Sur les intérêts au taux légal
Les créances relatives au titre du rappel de salaire pour la mise à pied à titre conservatoire et des indemnités compensatrices de préavis produiront intérêts au taux légal à compter du 20 novembre 2020, date de la réception par la société [18] de la convocation devant le bureau de conciliation et d’orientation du conseil de prud’hommes, étant rappelé que le cours des intérêts légaux est interrompu par le jugement d’ouverture de la procédure de redressement judiciaire.
Sur les dépens et l’article 700 du code de procédure civile
Le jugement sera infirmé en ce qu’il a condamné M. [S] aux dépens ainsi qu’au paiement de la somme de 100 euros au titre de l’article 700 du code de procédure civile.

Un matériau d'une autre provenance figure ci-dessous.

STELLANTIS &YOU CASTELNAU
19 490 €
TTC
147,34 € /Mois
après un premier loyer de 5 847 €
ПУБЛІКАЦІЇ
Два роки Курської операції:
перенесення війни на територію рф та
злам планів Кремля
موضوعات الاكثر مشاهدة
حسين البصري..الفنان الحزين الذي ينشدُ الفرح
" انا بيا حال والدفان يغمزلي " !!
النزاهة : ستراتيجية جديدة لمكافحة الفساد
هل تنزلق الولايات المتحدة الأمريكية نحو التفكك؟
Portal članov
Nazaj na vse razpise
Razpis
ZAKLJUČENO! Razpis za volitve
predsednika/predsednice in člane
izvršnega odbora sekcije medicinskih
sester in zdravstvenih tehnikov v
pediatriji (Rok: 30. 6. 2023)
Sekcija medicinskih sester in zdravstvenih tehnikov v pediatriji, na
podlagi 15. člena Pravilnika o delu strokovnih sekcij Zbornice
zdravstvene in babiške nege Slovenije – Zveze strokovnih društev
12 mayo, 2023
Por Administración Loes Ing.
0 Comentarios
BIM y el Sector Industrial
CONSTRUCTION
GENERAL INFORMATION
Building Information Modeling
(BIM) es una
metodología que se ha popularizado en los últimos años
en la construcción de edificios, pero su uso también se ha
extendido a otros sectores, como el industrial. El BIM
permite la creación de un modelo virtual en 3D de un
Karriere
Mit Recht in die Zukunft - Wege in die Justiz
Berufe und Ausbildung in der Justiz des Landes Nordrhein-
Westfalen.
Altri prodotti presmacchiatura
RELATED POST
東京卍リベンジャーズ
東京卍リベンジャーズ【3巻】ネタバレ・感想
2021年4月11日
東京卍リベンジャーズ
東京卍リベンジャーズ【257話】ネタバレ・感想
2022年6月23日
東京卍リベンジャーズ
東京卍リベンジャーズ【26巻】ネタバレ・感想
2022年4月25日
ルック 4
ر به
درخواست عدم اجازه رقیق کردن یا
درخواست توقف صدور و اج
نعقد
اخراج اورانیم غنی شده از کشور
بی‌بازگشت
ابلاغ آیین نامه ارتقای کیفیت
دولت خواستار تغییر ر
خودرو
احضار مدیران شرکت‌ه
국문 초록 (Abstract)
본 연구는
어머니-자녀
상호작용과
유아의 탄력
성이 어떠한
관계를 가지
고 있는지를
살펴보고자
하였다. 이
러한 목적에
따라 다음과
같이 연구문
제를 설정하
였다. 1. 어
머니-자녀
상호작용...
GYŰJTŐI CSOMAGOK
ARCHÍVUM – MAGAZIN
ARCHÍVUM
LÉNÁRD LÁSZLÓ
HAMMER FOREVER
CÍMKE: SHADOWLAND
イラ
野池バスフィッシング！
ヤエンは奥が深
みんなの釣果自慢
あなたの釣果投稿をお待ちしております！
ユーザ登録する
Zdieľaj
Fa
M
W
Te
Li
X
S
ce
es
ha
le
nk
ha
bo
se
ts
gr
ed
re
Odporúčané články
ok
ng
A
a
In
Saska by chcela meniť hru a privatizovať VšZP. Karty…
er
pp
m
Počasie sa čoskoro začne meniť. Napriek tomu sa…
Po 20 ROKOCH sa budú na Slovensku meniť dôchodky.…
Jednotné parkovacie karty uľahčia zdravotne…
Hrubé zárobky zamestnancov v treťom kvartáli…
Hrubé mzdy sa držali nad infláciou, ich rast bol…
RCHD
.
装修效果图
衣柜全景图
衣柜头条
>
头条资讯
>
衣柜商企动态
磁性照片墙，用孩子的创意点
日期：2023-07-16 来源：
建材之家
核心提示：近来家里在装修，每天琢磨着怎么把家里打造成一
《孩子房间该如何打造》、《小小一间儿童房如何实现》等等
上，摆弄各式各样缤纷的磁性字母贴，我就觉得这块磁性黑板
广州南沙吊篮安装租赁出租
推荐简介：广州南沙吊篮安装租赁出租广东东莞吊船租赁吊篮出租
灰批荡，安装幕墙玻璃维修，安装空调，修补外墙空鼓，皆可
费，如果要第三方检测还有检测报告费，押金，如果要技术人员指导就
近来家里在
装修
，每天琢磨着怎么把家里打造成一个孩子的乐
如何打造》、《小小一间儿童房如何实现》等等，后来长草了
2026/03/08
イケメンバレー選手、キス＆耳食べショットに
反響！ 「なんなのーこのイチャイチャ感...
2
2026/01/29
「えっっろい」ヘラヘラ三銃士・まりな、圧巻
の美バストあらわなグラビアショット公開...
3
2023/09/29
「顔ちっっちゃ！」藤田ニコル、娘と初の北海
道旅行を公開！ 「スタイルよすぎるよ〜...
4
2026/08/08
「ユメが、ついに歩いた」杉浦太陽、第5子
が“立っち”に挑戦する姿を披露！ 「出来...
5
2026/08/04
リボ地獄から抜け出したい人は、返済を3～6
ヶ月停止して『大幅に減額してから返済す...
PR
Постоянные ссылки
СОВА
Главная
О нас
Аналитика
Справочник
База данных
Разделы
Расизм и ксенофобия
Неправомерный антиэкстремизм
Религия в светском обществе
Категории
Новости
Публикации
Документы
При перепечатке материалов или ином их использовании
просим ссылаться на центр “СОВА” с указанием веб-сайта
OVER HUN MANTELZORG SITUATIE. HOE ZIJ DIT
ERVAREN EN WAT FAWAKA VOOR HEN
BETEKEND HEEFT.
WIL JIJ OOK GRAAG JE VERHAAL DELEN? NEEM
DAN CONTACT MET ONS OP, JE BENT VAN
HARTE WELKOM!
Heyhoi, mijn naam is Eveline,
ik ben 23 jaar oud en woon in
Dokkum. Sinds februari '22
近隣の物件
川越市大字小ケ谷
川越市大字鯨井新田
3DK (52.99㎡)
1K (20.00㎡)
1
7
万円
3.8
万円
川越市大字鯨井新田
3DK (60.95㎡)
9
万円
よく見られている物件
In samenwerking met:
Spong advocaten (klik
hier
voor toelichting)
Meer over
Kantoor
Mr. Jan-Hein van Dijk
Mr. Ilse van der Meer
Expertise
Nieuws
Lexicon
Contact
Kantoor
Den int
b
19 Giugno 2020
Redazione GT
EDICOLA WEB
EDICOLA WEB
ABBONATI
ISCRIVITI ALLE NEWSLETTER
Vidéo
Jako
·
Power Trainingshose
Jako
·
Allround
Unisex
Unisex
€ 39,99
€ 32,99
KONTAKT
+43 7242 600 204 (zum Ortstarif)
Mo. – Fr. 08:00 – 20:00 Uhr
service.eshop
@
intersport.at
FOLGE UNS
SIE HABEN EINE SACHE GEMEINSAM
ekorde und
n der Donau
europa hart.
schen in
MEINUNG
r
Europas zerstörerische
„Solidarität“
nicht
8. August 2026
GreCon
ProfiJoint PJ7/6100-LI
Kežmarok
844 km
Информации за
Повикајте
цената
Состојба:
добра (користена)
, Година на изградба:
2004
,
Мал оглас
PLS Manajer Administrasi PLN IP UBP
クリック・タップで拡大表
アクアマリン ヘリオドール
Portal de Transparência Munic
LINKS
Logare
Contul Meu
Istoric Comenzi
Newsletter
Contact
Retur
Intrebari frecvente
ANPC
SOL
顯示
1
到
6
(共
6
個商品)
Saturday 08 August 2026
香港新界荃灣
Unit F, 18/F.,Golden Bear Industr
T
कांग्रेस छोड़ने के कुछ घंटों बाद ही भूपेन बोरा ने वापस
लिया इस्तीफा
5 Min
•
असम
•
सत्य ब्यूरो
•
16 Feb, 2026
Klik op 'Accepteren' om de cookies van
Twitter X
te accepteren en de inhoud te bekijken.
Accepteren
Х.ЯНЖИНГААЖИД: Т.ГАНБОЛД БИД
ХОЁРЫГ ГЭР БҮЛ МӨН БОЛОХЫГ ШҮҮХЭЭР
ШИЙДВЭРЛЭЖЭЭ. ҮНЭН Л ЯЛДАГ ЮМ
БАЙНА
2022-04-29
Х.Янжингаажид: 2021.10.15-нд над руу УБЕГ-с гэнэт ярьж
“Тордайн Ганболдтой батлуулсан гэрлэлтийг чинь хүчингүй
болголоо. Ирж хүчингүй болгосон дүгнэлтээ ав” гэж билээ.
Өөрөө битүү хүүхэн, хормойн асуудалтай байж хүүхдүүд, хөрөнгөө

La créance de M. [S] au passif de la société [18] sera fixée aux dépens de première instance et d’appel ainsi qu’à la somme de 2 500 euros au titre de l’article 700 du code de procédure civile. La S.E.L.A.R.L. [13] et la S.E.L.A.R.L. [20] seront par ailleurs déboutées de la demande présentée sur ce fondement.
PAR CES MOTIFS
La cour, statuant par mise à disposition au greffe par arrêt réputé contradictoire, après en avoir délibéré conformément à la loi,
INFIRME le jugement du conseil de prud’hommes de Colmar du 30 janvier 2023 en toutes ses dispositions soumises à la cour ;
Statuant à nouveau des chefs infirmés et y ajoutant,
DIT que le licenciement de M. [G] [S] est dépourvu de cause réelle et sérieuse ;
FIXE la créance de M. [G] [S], inscrite au passif de la procédure de redressement judiciaire de la S.A.R.L. [18], aux sommes suivantes :
* 499,13 euros brut (quatre cent quatre-vingt-dix-neuf euros et treize centimes) à titre de rappel de salaire pour la période de mise à pied à titre conservatoire,
* 49,91 euros brut (quarante-neuf euros et quatre-vingt-onze centimes) au titre des congés payés afférents au rappel de salaire pour la période de mise à pied à titre conservatoire,
*1839,84 euros brut (mille huit cent trente-neuf euros et quatre-vingt-quatre centimes) au titre de l’indemnité compensatrice de préavis,
* 183,98 euros brut (cent quatre-vingt-trois euros et quatre-vingt-dix-huit centimes) au titre de l’indemnité compensatrice de congés payés sur préavis,
* 824,10 euros net (huit cent vingt-quatre euros et dix centimes) au titre de l’indemnité légale de licenciement,
* 3 000 euros brut (trois mille euros) à titre d’indemnité pour licenciement sans cause réelle et sérieuse ;
DIT que les créances relatives au rappel de salaire pour la mise à pied à titre conservatoire et aux indemnités compensatrices de préavis produiront intérêts au taux légal à compter du 20 novembre 2020 ;
RAPPELLE que le cours des intérêts légaux est arrêté par le jugement d’ouverture de la procédure de redressement judiciaire ;
DÉCLARE l’arrêt opposable au [16] [Localité 21] [1] ;
FIXE les dépens de première instance et d’appel au passif de la procédure de redressement judiciaire de la S.A.R.L. [18] ;
FIXE la créance de M. [G] [S] au passif de la procédure de redressement judiciaire de la S.A.R.L. [18] à la somme de 2 500 euros (deux mille cinq cents euros) au titre de l’article 700 du code de procédure civile ;
DÉBOUTE la S.E.L.A.R.L. [13] et la S.E.L.A.R.L. [20] de leur demande au titre de l’article 700 du code de procédure civile.